A Roma, frequentando intellettuali ed artisti, più o meno intinti di liberalismo, pur non essendo iscritto ad alcuna società segreta, ebbe le prime noie dalla polizia pontificia, perché coinvolto nel processo Maroncelli come autore d'un sigillo simboleggiante l'Italia con la lancia abbassata e ai piedi un leone dormente, col motto non semper.Ma da tali noie non subì alcuna grave conseguenza. Anche a Roma gli giunsero le notizie dei moti di Napoli e di Torino del 1820-1821. Avrebbe voluto andare a combattere per Napoli, ma il Solaro della Margarita, allora suo amico e segretario di legazione a Napoli, lo dissuase dal farlo.

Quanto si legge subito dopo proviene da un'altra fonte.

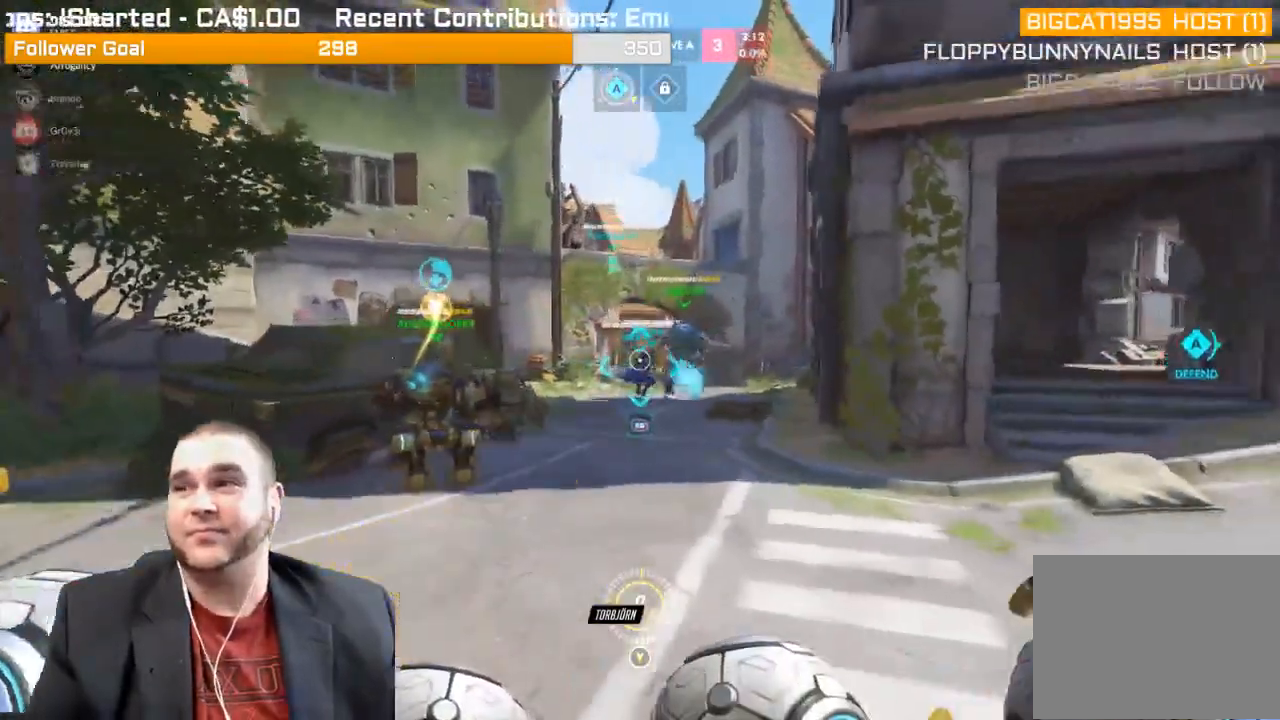
{"buttons": ["L1", "R2"], "left_stick": "up-right", "right_stick": "left", "events": [[67, "L1", "down"], [67, "right_stick", "left"], [133, "L1", "up"], [217, "L1", "down"], [233, "right_stick", "center"], [333, "L1", "up"], [417, "L1", "down"], [417, "left_stick", "up-right"], [433, "right_stick", "left"]]}
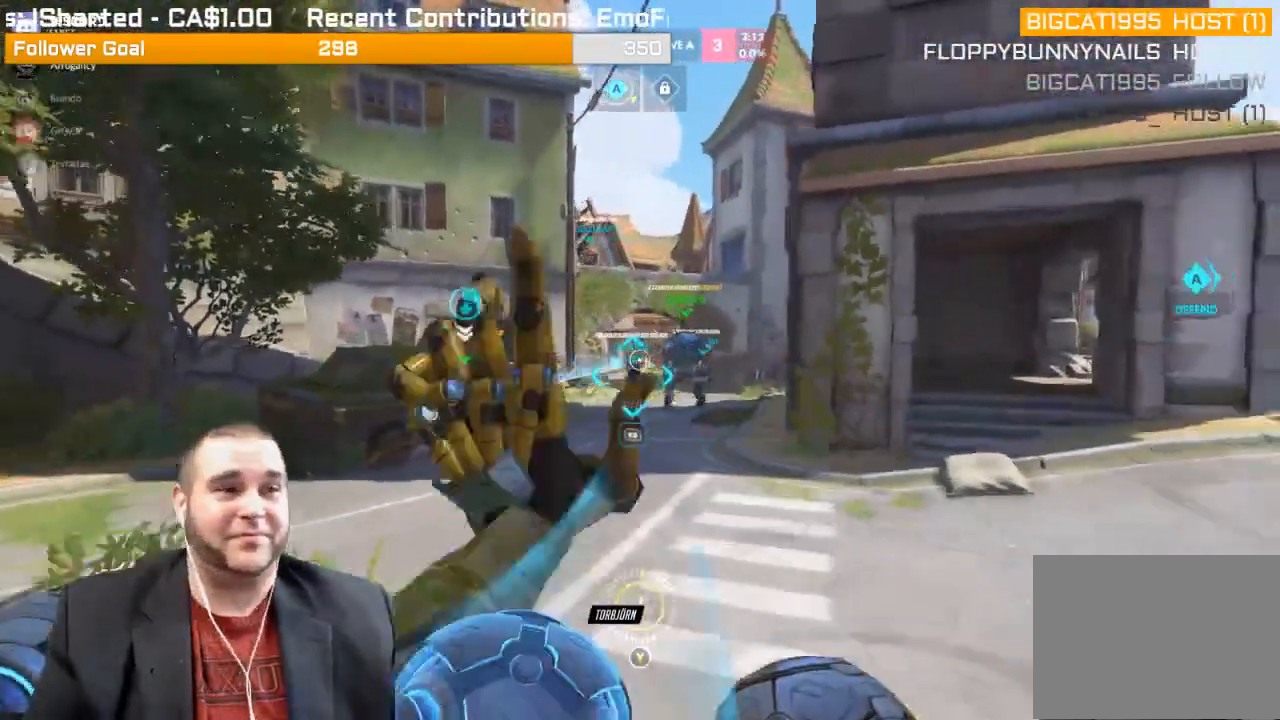
{"buttons": ["L1", "R2"], "left_stick": "up-left", "right_stick": "center", "events": [[33, "L1", "up"], [33, "left_stick", "up"], [117, "L1", "down"], [133, "right_stick", "center"], [167, "L1", "up"], [167, "left_stick", "up-left"], [250, "L1", "down"], [250, "right_stick", "right"], [317, "L1", "up"], [433, "L1", "down"], [467, "right_stick", "center"]]}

In quanto ai moti piemontesi, il padre temeva che, se non fosse stato a Roma, vi avrebbe forse partecipato. "Se fra tante brighe - scriveva il marchese Cesare al card. Consalvi (Archivio Vaticano, Lettere di particolari, rubr. 284, 30 luglio 1821) - Ella ha rammentato il mio figlio, avrà pensato essere stata Grazia speciale di Dio l'essere lui rimasto costà. Chi sa quale sarebbe stato, se si fosse trovato qui lo scorso marzo, quando a tanti nobilissimi giovani, eziandio d'alte speranze, andò in volta il senno?".

Passata la burrasca, l'A. compose uno scritterello, non pubblicato, Lo Stato d'Italia all'epoca dei rivolgimenti del '21, (ora in M. d'A., Scritti e discorsi politici a cura di M. De Rubris, I, Firenze 1931, pp. 533-539), in cui condannava le rivoluzioni in genere e quella del '21 in Piemonte in specie, ma nello studio sulle cause del fallimento del moto riecheggiava un motivo alfieriano: "Lo stato più abbietto di un popolo è quando un despotismo dolce gl'impedisce d'odiarlo quanto dovrebbe".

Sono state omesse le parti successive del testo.